Æthelred was the son of King Edgar and Queen Ælfthryth, having been crowned king in AD 978 at the young age of between 9 to 12 years old.
During his early kingship, England was subjected to repeated raids by Danes, who pillaged the coastlines of Hampshire, Thanet, Cheshire, Devon, Dorset, and Cornwall. The raiding parties were given shelter in Norman courts as a base to operate, that led to Pope John XV to ratify a peace agreement at Rouen in AD 991 to prevent hostilities that could lead to war between the two kingdoms.
That did little to deter the Danes, who sent a sizeable Danish fleet that same year against the south-east of England, resulting in a defeat of Saxon forces at the Battle of Maldon in the Blackwater Estuary.

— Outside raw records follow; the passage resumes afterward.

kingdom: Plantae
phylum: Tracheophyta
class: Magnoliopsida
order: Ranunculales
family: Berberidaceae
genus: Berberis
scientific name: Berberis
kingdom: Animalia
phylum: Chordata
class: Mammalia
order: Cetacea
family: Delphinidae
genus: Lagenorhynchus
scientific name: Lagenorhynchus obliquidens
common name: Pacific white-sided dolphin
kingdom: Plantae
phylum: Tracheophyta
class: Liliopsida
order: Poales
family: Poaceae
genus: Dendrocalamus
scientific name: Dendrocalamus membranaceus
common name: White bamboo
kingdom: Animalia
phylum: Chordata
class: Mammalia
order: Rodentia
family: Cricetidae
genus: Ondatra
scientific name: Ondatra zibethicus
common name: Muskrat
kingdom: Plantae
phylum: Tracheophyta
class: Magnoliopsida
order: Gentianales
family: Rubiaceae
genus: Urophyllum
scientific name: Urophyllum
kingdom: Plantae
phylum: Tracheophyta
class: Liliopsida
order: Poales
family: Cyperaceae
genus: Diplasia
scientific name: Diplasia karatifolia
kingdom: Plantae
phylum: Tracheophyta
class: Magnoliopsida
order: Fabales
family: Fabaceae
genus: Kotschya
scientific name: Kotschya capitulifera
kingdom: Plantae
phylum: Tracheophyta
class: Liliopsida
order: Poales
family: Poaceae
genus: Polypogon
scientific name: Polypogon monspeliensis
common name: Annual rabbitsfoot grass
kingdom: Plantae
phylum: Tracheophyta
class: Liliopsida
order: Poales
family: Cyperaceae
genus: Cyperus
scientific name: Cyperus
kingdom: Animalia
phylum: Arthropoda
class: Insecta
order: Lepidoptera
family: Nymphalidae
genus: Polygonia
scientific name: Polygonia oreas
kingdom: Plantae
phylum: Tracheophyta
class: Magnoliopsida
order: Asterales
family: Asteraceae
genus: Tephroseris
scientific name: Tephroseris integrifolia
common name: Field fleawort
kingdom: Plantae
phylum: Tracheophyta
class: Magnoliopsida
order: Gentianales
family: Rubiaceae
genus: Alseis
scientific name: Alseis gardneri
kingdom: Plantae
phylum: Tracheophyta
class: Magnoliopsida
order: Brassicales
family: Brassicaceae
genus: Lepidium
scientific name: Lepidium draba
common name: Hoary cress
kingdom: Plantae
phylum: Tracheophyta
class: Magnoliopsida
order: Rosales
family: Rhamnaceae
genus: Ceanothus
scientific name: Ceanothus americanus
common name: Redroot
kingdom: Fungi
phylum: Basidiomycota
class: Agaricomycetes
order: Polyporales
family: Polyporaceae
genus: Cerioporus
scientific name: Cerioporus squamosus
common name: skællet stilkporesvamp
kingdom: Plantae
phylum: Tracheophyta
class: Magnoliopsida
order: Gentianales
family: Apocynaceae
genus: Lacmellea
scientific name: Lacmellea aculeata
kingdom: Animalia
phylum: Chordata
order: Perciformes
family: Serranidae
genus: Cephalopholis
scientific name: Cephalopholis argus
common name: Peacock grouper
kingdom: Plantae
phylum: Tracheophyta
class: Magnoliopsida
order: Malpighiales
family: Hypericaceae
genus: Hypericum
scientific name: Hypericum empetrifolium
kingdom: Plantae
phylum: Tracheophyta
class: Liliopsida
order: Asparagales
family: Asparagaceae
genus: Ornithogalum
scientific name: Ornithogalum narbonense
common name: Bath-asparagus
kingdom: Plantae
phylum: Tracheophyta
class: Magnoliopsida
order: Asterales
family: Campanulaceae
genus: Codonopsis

Despite attempts to pay a tribute of a gafol of £10,000 to the Danes, the invading army continued to ravage the English coast and sailed up the Thames estuary towards London. Æthelred met with the Danish leaders and signed an uneasy accord granting lands to settle, a payment of £22,000 of gold and silver to ensure an end to hostilities, and employment as mercenaries in the king’s service.
After a brief period of peace, the Danes (including the king’s mercenaries) started to raid again in AD 997, with successive raids through to AD 1001 being paid off with tributes that became known as a Danegeld, ‘Dane-payment’.
Æthelred’s court advised the king that the Danes “would faithlessly take his life, and then all his councillors, and possess his kingdom afterwards”. This led to a royal mandate being decreed with the Anglo-Saxon Chronicles records stating: “In that year the king ordered to be slain all the Danish men who were in England – this was done on St Brice’s Day (13th November)”.
The extent of Danish killings is unknown, with some scholars suggesting that the intended target was the frontier Danish settlements and the mercenaries who had turned on the king. Among those thought to have been killed is Gunhilde, who may have been the sister of Sweyn Forkbeard (King of Denmark), along with her husband Pallig Tokesen and the Danish Ealdorman of Devonshire.
The massacre was justified by Æthelred in a royal charter of AD 1004 explaining the need to rebuild St Frideswide’s Church in Oxford (now Christ Church Cathedral):
“For it is fully agreed that to all dwelling in this country it will be well known that, since a decree was sent out by me with the counsel of my leading men and magnates, to the effect that all the Danes who had sprung up in this island, sprouting like cockle amongst the wheat, were to be destroyed by a most just extermination, and thus this decree was to be put into effect even as far as death, those Danes who dwelt in the afore-mentioned town, striving to escape death, entered this sanctuary of Christ, having broken by force the doors and bolts, and resolved to make refuge and defence for themselves therein against the people of the town and the suburbs; but when all the people in pursuit strove, forced by necessity, to drive them out, and could not, they set fire to the planks and burnt, as it seems, this church with its ornaments and its books. Afterwards, with God’s aid, it was renewed by me.”